PROBLEM DESCRIPTION: Starting at the top of the entries below, set down each line exactly as written, and stop after the line containing "του μηνός Μαρτίου".

:: INPUT FOR THIS TASK ::

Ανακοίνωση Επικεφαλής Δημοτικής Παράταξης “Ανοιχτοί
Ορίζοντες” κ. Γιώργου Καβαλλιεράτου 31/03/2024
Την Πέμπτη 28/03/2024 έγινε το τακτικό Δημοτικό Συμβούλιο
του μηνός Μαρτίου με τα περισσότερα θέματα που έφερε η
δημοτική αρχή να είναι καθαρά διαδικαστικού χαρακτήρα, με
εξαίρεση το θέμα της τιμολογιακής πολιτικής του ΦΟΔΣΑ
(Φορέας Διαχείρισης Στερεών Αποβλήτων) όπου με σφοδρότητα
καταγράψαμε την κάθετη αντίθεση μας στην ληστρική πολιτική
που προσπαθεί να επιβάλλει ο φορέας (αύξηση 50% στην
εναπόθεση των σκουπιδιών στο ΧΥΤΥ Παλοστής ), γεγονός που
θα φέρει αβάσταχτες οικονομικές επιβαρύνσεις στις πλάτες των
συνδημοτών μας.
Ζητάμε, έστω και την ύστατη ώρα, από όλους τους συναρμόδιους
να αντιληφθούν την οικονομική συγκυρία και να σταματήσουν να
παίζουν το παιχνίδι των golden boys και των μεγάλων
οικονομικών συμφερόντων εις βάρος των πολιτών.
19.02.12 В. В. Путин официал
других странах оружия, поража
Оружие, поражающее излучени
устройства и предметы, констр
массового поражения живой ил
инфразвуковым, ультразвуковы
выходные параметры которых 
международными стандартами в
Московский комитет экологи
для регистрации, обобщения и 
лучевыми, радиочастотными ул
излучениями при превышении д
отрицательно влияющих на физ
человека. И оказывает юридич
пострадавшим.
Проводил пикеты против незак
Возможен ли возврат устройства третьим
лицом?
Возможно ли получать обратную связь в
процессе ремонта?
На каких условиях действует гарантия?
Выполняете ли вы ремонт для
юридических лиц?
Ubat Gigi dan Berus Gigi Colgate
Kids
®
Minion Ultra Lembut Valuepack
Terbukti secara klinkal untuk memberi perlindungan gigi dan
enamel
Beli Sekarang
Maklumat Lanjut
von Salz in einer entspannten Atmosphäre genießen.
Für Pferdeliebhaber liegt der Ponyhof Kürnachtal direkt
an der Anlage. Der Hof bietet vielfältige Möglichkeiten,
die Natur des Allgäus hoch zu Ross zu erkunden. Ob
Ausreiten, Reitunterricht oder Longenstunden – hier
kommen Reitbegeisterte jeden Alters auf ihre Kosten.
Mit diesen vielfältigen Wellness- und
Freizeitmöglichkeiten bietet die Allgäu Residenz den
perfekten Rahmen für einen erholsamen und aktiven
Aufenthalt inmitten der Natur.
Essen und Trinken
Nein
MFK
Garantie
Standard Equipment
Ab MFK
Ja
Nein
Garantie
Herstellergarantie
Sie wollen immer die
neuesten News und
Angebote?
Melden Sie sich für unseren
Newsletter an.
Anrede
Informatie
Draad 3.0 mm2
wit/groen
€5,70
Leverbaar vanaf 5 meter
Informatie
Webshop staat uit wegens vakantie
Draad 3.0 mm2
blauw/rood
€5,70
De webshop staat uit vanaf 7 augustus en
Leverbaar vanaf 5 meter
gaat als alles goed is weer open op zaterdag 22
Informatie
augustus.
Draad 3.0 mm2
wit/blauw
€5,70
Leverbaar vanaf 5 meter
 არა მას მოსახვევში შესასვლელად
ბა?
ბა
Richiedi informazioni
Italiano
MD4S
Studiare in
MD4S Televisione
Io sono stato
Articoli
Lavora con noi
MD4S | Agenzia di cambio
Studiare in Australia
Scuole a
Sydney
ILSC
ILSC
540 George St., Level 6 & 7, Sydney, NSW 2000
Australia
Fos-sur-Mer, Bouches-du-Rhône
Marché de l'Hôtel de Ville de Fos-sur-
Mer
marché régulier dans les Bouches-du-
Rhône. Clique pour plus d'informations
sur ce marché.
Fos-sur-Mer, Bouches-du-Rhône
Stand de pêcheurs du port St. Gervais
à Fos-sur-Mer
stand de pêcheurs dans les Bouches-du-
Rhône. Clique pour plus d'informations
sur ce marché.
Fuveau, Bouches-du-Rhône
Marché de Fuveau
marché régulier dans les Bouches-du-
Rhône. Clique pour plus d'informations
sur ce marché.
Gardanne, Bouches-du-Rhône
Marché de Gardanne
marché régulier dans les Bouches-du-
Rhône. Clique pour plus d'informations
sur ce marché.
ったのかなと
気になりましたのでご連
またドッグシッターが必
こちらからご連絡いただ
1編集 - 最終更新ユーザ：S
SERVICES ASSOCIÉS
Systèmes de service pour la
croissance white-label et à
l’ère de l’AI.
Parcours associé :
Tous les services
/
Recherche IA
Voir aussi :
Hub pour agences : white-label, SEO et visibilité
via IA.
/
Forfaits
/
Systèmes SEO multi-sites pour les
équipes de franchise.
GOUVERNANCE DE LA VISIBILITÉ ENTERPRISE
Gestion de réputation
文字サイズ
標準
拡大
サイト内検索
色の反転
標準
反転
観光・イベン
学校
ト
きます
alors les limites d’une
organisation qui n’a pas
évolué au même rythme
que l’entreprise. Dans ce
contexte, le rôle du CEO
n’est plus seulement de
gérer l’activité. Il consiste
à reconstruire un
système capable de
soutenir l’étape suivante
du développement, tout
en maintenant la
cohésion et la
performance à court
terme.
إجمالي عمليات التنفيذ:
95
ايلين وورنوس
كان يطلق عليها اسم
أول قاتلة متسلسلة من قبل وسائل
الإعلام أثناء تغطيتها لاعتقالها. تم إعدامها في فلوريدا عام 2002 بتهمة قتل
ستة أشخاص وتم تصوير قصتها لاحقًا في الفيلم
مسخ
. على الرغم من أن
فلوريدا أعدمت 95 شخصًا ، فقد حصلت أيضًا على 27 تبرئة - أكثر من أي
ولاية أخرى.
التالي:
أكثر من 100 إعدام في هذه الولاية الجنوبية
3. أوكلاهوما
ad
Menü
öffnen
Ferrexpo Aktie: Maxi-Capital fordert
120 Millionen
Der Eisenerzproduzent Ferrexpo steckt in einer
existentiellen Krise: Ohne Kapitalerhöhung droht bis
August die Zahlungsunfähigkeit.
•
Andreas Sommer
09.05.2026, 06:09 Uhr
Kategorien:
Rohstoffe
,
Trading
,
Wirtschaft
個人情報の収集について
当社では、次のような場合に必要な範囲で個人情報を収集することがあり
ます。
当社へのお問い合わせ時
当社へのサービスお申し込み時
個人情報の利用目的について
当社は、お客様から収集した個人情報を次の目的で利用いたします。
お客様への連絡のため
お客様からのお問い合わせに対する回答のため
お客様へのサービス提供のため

:::

EXERCISE OUTPUT:
Ανακοίνωση Επικεφαλής Δημοτικής Παράταξης “Ανοιχτοί
Ορίζοντες” κ. Γιώργου Καβαλλιεράτου 31/03/2024
Την Πέμπτη 28/03/2024 έγινε το τακτικό Δημοτικό Συμβούλιο
του μηνός Μαρτίου με τα περισσότερα θέματα που έφερε η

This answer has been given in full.